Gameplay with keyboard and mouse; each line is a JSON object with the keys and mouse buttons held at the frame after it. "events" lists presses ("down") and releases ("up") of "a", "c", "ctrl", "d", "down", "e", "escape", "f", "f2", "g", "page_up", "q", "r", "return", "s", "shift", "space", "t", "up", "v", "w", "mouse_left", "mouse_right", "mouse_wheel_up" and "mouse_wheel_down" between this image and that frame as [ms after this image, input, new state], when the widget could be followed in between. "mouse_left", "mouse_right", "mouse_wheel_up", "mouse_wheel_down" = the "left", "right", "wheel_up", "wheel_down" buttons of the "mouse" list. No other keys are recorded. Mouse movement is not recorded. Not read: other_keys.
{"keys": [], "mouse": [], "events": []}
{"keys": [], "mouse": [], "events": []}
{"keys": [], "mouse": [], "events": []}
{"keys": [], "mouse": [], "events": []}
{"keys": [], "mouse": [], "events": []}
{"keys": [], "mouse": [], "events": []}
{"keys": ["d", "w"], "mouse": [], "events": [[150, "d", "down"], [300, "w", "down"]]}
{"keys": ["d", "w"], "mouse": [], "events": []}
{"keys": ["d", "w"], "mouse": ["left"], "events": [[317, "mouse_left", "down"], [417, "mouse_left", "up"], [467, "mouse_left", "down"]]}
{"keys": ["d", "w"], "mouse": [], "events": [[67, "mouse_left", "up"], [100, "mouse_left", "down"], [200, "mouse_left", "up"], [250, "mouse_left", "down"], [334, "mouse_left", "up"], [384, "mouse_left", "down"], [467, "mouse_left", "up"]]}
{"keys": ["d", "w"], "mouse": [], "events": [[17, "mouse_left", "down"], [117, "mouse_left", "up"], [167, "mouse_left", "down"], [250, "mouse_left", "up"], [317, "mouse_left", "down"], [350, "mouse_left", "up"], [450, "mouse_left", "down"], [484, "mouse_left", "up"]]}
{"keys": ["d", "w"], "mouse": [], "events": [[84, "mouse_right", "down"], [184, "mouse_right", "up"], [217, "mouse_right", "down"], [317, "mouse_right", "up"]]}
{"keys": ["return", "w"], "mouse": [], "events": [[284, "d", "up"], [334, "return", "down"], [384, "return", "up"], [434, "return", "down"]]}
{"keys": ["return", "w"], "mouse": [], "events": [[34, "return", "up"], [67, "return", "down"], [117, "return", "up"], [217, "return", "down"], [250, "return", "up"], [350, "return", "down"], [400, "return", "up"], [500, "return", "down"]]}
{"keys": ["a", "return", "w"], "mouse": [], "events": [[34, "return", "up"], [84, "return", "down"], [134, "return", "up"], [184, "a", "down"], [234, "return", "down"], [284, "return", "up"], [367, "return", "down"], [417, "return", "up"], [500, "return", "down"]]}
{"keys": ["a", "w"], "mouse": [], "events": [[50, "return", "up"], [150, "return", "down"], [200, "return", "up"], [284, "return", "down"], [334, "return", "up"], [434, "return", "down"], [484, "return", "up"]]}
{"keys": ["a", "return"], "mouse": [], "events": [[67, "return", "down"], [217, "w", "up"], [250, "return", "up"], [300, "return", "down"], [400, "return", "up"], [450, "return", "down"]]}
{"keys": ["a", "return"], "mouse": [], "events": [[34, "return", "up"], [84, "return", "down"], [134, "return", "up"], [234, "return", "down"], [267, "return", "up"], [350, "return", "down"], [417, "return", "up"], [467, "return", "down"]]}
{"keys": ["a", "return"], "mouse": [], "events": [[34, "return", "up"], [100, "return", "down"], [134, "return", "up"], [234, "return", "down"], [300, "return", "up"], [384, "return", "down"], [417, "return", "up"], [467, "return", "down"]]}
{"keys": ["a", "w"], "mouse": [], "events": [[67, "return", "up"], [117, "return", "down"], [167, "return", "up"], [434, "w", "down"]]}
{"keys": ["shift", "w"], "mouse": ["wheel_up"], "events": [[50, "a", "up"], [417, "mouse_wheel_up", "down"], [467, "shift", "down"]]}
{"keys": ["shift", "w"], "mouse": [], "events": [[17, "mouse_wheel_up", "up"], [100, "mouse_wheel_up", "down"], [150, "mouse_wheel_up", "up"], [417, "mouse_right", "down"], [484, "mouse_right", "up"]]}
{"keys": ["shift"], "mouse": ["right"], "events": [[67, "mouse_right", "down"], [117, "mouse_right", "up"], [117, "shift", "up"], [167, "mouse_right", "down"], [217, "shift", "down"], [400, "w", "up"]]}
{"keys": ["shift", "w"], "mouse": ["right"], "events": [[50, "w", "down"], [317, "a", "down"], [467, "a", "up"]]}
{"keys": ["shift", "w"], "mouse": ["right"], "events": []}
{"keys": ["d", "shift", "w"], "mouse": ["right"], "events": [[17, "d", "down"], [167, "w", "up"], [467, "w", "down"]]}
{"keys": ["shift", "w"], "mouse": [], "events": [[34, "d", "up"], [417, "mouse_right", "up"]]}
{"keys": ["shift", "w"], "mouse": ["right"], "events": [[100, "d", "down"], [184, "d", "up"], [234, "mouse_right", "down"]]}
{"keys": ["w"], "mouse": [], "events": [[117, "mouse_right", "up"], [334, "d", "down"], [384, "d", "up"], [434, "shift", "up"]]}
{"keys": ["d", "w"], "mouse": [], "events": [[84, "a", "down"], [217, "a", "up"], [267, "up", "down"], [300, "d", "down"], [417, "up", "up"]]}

****************************************

• Aim of the task
This exercise calls for every record above to be written out again exactly.

• Written answer
Gameplay with keyboard and mouse; each line is a JSON object with the keys and mouse buttons held at the frame after it. "events" lists presses ("down") and releases ("up") of "a", "c", "ctrl", "d", "down", "e", "escape", "f", "f2", "g", "page_up", "q", "r", "return", "s", "shift", "space", "t", "up", "v", "w", "mouse_left", "mouse_right", "mouse_wheel_up" and "mouse_wheel_down" between this image and that frame as [ms after this image, input, new state], when the widget could be followed in between. "mouse_left", "mouse_right", "mouse_wheel_up", "mouse_wheel_down" = the "left", "right", "wheel_up", "wheel_down" buttons of the "mouse" list. No other keys are recorded. Mouse movement is not recorded. Not read: other_keys.
{"keys": [], "mouse": [], "events": []}
{"keys": [], "mouse": [], "events": []}
{"keys": [], "mouse": [], "events": []}
{"keys": [], "mouse": [], "events": []}
{"keys": [], "mouse": [], "events": []}
{"keys": [], "mouse": [], "events": []}
{"keys": ["d", "w"], "mouse": [], "events": [[150, "d", "down"], [300, "w", "down"]]}
{"keys": ["d", "w"], "mouse": [], "events": []}
{"keys": ["d", "w"], "mouse": ["left"], "events": [[317, "mouse_left", "down"], [417, "mouse_left", "up"], [467, "mouse_left", "down"]]}
{"keys": ["d", "w"], "mouse": [], "events": [[67, "mouse_left", "up"], [100, "mouse_left", "down"], [200, "mouse_left", "up"], [250, "mouse_left", "down"], [334, "mouse_left", "up"], [384, "mouse_left", "down"], [467, "mouse_left", "up"]]}
{"keys": ["d", "w"], "mouse": [], "events": [[17, "mouse_left", "down"], [117, "mouse_left", "up"], [167, "mouse_left", "down"], [250, "mouse_left", "up"], [317, "mouse_left", "down"], [350, "mouse_left", "up"], [450, "mouse_left", "down"], [484, "mouse_left", "up"]]}
{"keys": ["d", "w"], "mouse": [], "events": [[84, "mouse_right", "down"], [184, "mouse_right", "up"], [217, "mouse_right", "down"], [317, "mouse_right", "up"]]}
{"keys": ["return", "w"], "mouse": [], "events": [[284, "d", "up"], [334, "return", "down"], [384, "return", "up"], [434, "return", "down"]]}
{"keys": ["return", "w"], "mouse": [], "events": [[34, "return", "up"], [67, "return", "down"], [117, "return", "up"], [217, "return", "down"], [250, "return", "up"], [350, "return", "down"], [400, "return", "up"], [500, "return", "down"]]}
{"keys": ["a", "return", "w"], "mouse": [], "events": [[34, "return", "up"], [84, "return", "down"], [134, "return", "up"], [184, "a", "down"], [234, "return", "down"], [284, "return", "up"], [367, "return", "down"], [417, "return", "up"], [500, "return", "down"]]}
{"keys": ["a", "w"], "mouse": [], "events": [[50, "return", "up"], [150, "return", "down"], [200, "return", "up"], [284, "return", "down"], [334, "return", "up"], [434, "return", "down"], [484, "return", "up"]]}
{"keys": ["a", "return"], "mouse": [], "events": [[67, "return", "down"], [217, "w", "up"], [250, "return", "up"], [300, "return", "down"], [400, "return", "up"], [450, "return", "down"]]}
{"keys": ["a", "return"], "mouse": [], "events": [[34, "return", "up"], [84, "return", "down"], [134, "return", "up"], [234, "return", "down"], [267, "return", "up"], [350, "return", "down"], [417, "return", "up"], [467, "return", "down"]]}
{"keys": ["a", "return"], "mouse": [], "events": [[34, "return", "up"], [100, "return", "down"], [134, "return", "up"], [234, "return", "down"], [300, "return", "up"], [384, "return", "down"], [417, "return", "up"], [467, "return", "down"]]}
{"keys": ["a", "w"], "mouse": [], "events": [[67, "return", "up"], [117, "return", "down"], [167, "return", "up"], [434, "w", "down"]]}
{"keys": ["shift", "w"], "mouse": ["wheel_up"], "events": [[50, "a", "up"], [417, "mouse_wheel_up", "down"], [467, "shift", "down"]]}
{"keys": ["shift", "w"], "mouse": [], "events": [[17, "mouse_wheel_up", "up"], [100, "mouse_wheel_up", "down"], [150, "mouse_wheel_up", "up"], [417, "mouse_right", "down"], [484, "mouse_right", "up"]]}
{"keys": ["shift"], "mouse": ["right"], "events": [[67, "mouse_right", "down"], [117, "mouse_right", "up"], [117, "shift", "up"], [167, "mouse_right", "down"], [217, "shift", "down"], [400, "w", "up"]]}
{"keys": ["shift", "w"], "mouse": ["right"], "events": [[50, "w", "down"], [317, "a", "down"], [467, "a", "up"]]}
{"keys": ["shift", "w"], "mouse": ["right"], "events": []}
{"keys": ["d", "shift", "w"], "mouse": ["right"], "events": [[17, "d", "down"], [167, "w", "up"], [467, "w", "down"]]}
{"keys": ["shift", "w"], "mouse": [], "events": [[34, "d", "up"], [417, "mouse_right", "up"]]}
{"keys": ["shift", "w"], "mouse": ["right"], "events": [[100, "d", "down"], [184, "d", "up"], [234, "mouse_right", "down"]]}
{"keys": ["w"], "mouse": [], "events": [[117, "mouse_right", "up"], [334, "d", "down"], [384, "d", "up"], [434, "shift", "up"]]}
{"keys": ["d", "w"], "mouse": [], "events": [[84, "a", "down"], [217, "a", "up"], [267, "up", "down"], [300, "d", "down"], [417, "up", "up"]]}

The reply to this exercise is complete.